We assume the graph is empty initially. Each time we add a vertex, we use MakeSet to make a set containing only that vertex. Each time we add an edge, we use Union to union the sets of the two vertices incident to that edge. Now, each set will contain the vertices of a single connected component, and we can use Find to determine which connected component a particular vertex is in, or whether two vertices are in the same connected component.
This technique is used by the Boost Graph Library to implement its Incremental Connected Components functionality.
Note that this scheme doesn't allow deletion of edges — even without path compression or the rank heuristic, this is not as easy, although more complex schemes have been designed that can deal with this type of incremental update.
When computing the contours of a 3D surface, one of the first steps is to compute the "shorelines," which surround local minima or "lake bottoms." We imagine we are sweeping a plane, which we refer to as the "water level," from below the surface upwards. We will form a series of contour lines as we move upwards, categorized by which local minima they contain. In the end, we will have a single contour containing all local minima.
Whenever the water level rises just above a new local minimum, it creates a small "lake," a new contour line that surrounds the local minimum; this is done with the MakeSet operation.
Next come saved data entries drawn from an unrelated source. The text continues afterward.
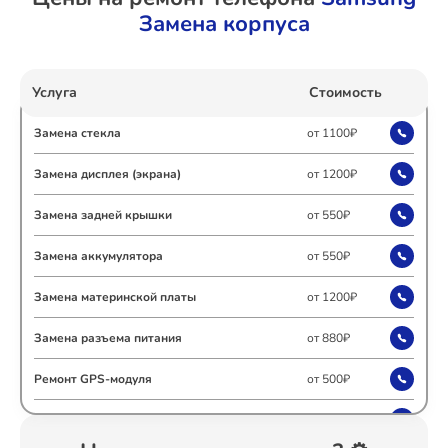
Замена корпуса
Ремонт Холодильных камер
Услуга
Стоимость
Ремонт Морозильных камер
Замена стекла
от 1100₽
Замена дисплея (экрана)
от 1200₽
Замена задней крышки
от 550₽
Ремонт Кондиционеров
Замена аккумулятора
от 550₽
Замена материнской платы
от 1200₽
Ремонт ТВ-приставок
Замена разъема питания
от 880₽
Ремонт GPS-модуля
от 500₽
Ремонт Сушильных машин
Ремонт сим лотка
от 600₽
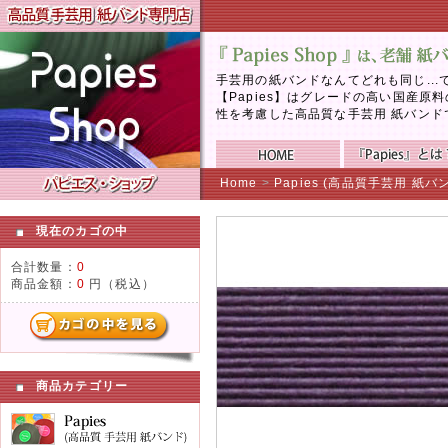
手芸用の紙バンドなんてどれも同じ..
【Papies】はグレードの高い国産
性を考慮した高品質な手芸用 紙バンド
Home
>
Papies (高品質手芸用 紙バ
現在のカゴの中
合計数量：
0
商品金額：
0
円（税込）
商品カテゴリー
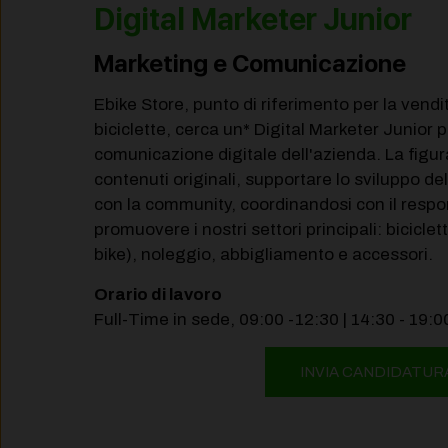
Digital Marketer Junior
Marketing e Comunicazione
Ebike Store, punto di riferimento per la vendi
biciclette, cerca un* Digital Marketer Junior p
comunicazione digitale dell'azienda. La figur
contenuti originali, supportare lo sviluppo d
con la community, coordinandosi con il resp
promuovere i nostri settori principali: biciclet
bike), noleggio, abbigliamento e accessori.
Orario di lavoro
Full-Time in sede, 09:00 -12:30 | 14:30 - 19:0
INVIA CANDIDATUR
As the water level continues to rise, it may touch a saddle point, or "pass." When we reach such a pass, we follow the steepest downhill route from it on each side until we arrive a local minimum. We use Find to determine which contours surround these two local minima, then use Union to combine them. Eventually, all contours will be combined into one, and we are done.
In computational chemistry, collisions involving the fragmentation of large molecules can be simulated using molecular dynamics. The result is a list of atoms and their positions. In the analysis, the union-find algorithm can be used to classify these atoms into fragments. Each atom is initially considered to be part of its own fragment. The Find step usually consists of testing the distance between pairs of atoms, though other criterion like the electronic charge between the atoms could be used. The Union merges two fragments together. In the end, the sizes and characteristics of each fragment can be analyzed.